Smart small businesses are harnessing the power of email marketing as an effective means of presenting information to clients – both current and future. Of course for an email campaign to have any impact, the message needs to be opened and then read by the recipient.
That means a great email subject line.
Without doubt once your email arrives at it’s destination, it will be jostling for attention amongst many other messages in an already overcrowded inbox.
According to email marketing experts, the key to having your email read is the subject line and here we’ve gathered 7 of our favourite expert’s top tips for email subject lines that standout and increase opens.
1. Make it actionable – use a verb
According to HUBSPOT, a key marketing authority website, using verbs in your email subject line is akin to writing a call-to-action. Actionable words will assist to create a sense of urgency and excitement plus it’s then clear to the recipient there’s something for them to do.
E.g. “Meet renowned Australian author Tim Winton in Sydney.”
2. Make it clear – and avoid the ‘cute’
HUBSPOT also suggests your email subject line be checked, and then rechecked, for clarity. Using a keyword at the beginning of your subject line will help increase clarity and let the recipient know what this email is all about. A great rule of thumb they say is making sure witty subject lines never come at the expense of clarity.
Advice from AWEBER, one of the world’s leading email management systems, supports this and say the email subject lines that work the best are those that “tell exactly what you’re going to get.”
3. Make it brief – under 50 characters
Many email marketing experts, including MAILCHIMP, recommend brevity is best when it comes to email subject lines. Campaign analysis undertaken by MailChimp in November 2014 revealed significantly greater open rates for emails with subject lines 50 characters or fewer. Unless greater detail is needed for clarity, longer subject lines do not result in more engagement.
4. Make it local, not necessarily personal
Including the recipient’s first name in an email subject line has long been considered an effective method of personalisation to entice the opening of a message.

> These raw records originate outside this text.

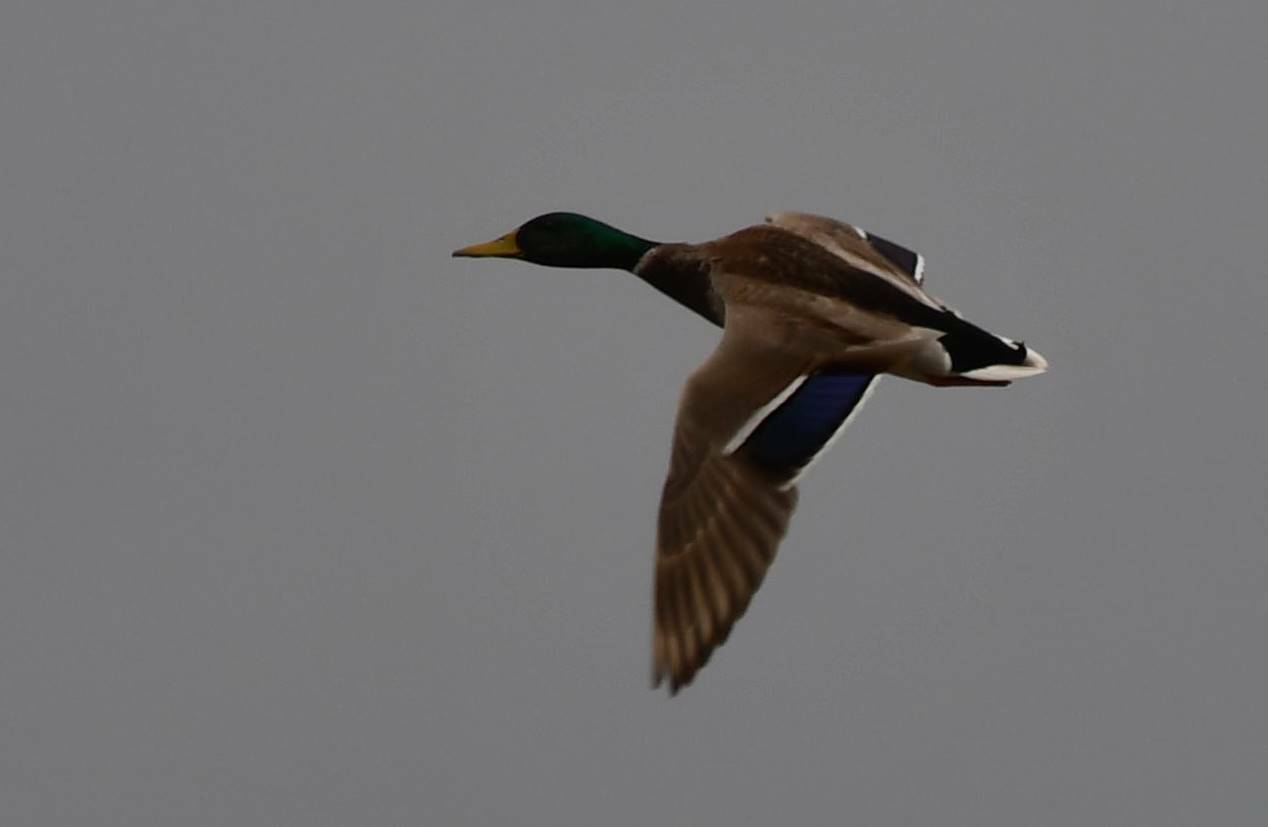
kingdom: Animalia
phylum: Chordata
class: Aves
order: Anseriformes
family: Anatidae
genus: Anas
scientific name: Anas platyrhynchos
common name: Mallard
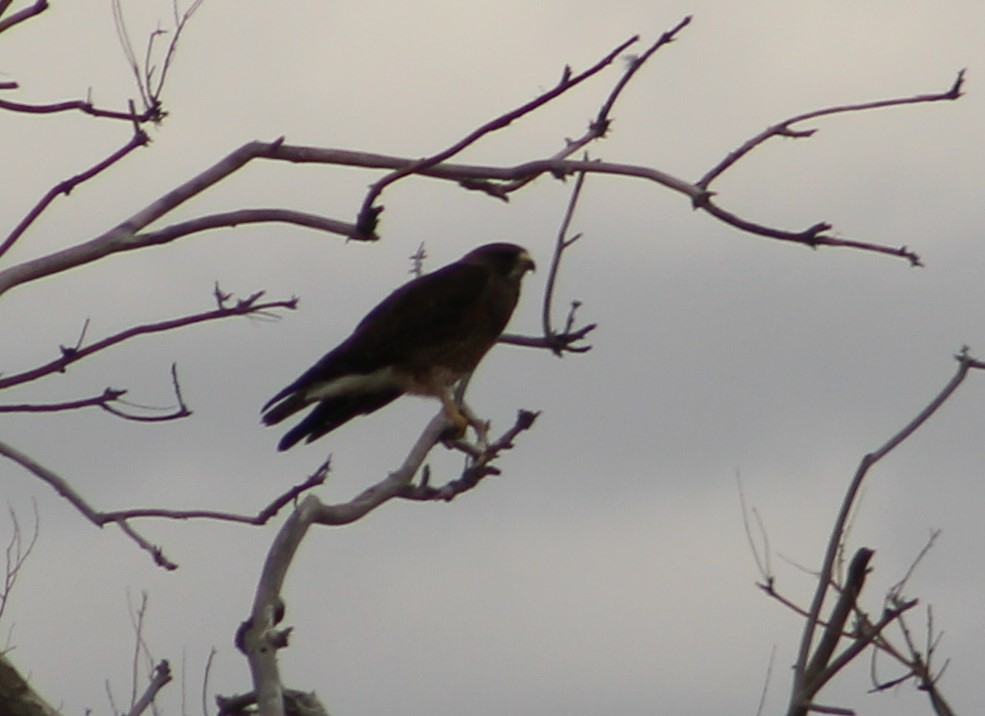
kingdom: Animalia
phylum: Chordata
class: Aves
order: Accipitriformes
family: Accipitridae
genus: Buteo
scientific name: Buteo swainsoni
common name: Swainson's hawk
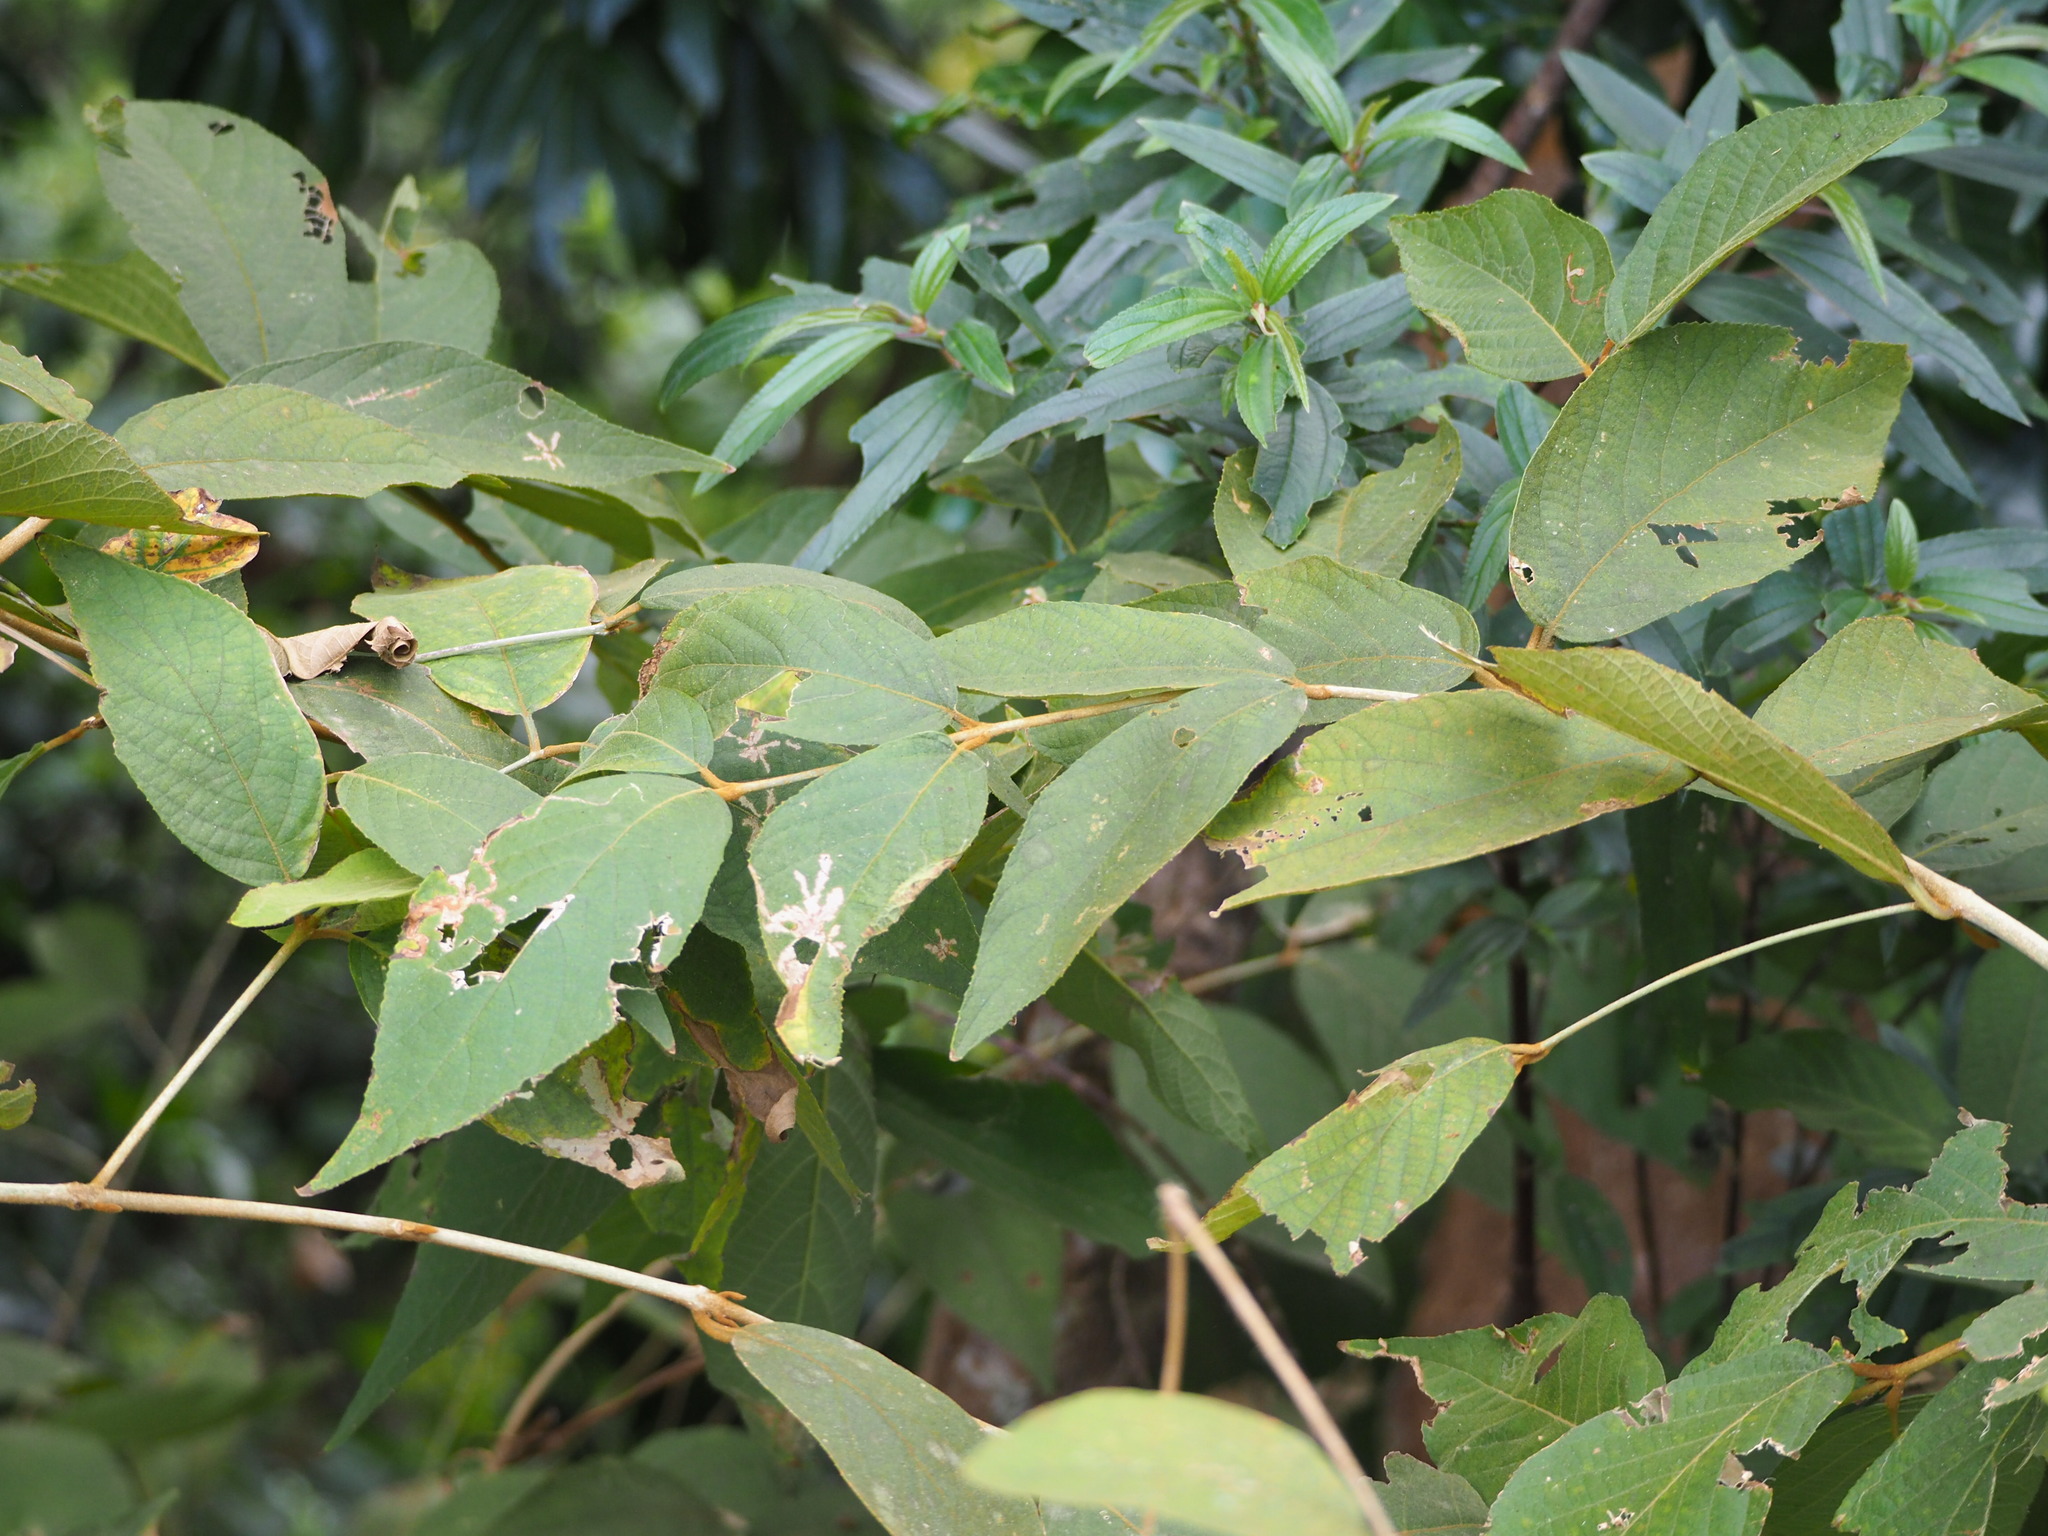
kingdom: Plantae
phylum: Tracheophyta
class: Magnoliopsida
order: Lamiales
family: Lamiaceae
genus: Callicarpa
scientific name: Callicarpa pedunculata
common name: Velvetleaf
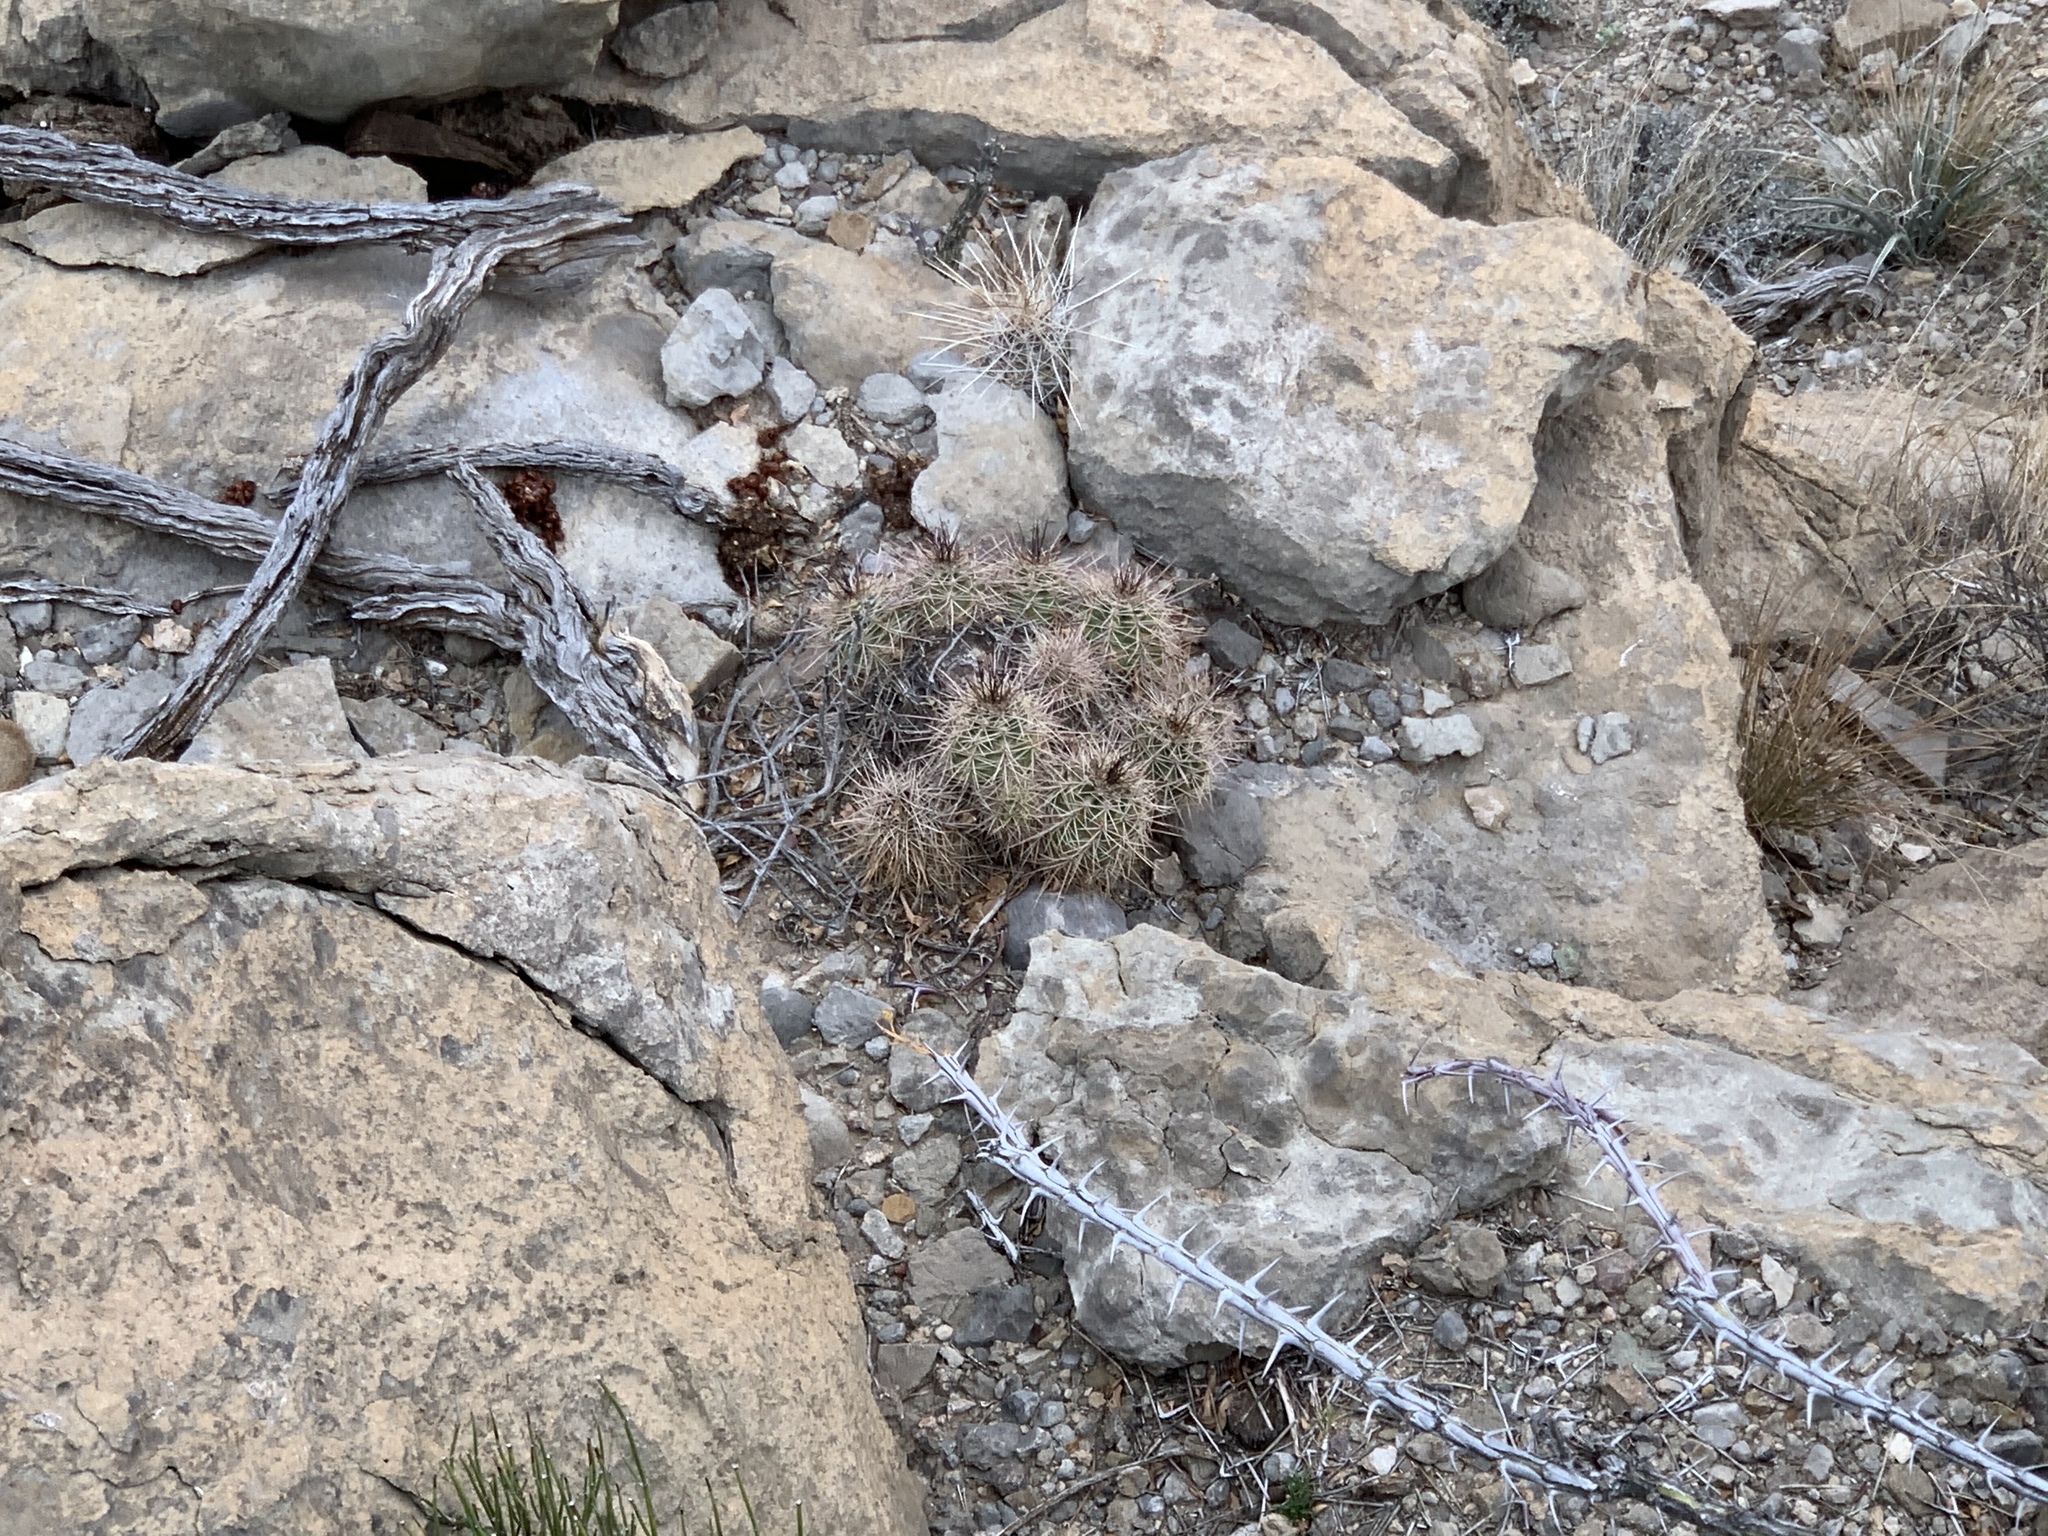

Interestingly, MailChimp’s recent study of over 200 million emails suggests providing localisation, such as a city or town name, improves open rates. UNBOUNCE support this and suggest, “using geo-location to increase personalisation.”
5. Make it a unique solution to a problem they have
If your target reader has an identifiable and genuine pain point, then an email subject line referring to a unique solution will be of great interest to them.
As suggested by Copyblogger, a subject line promising them a remarkable answer addresses the “what’s in it for me?” question will encourage a recipient to invest in your message.
6. Make it a question
Constant Contact, a leading provider of email services, recommends asking a question in your subject line. A question, rather than statement, will ideally capture attention and arouse curiosity.
Of course, a question just begs to be answered and the reader should be inspired to click through in search of an answer. And that’s an email opened!
7. Make the benefit obvious
A subject line that clearly offers a benefit is one sure-fire way of grabbing attention amongst a busy inbox. Because a benefit promises a favourable outcome, rather than just highlighting a feature, according to MEQUODA people have much more enthusiasm for benefit driven headlines and subject lines.
At the end of the day
While applying each of the above 7 tips may not guarantee your emails will always be read, you can bet your message does have the best chance of standing out from the crowd. When people are bombarded with multiple messages daily it’s essential to implement strategies such as these to increase the likelihood of your email being seen, opened and then actioned.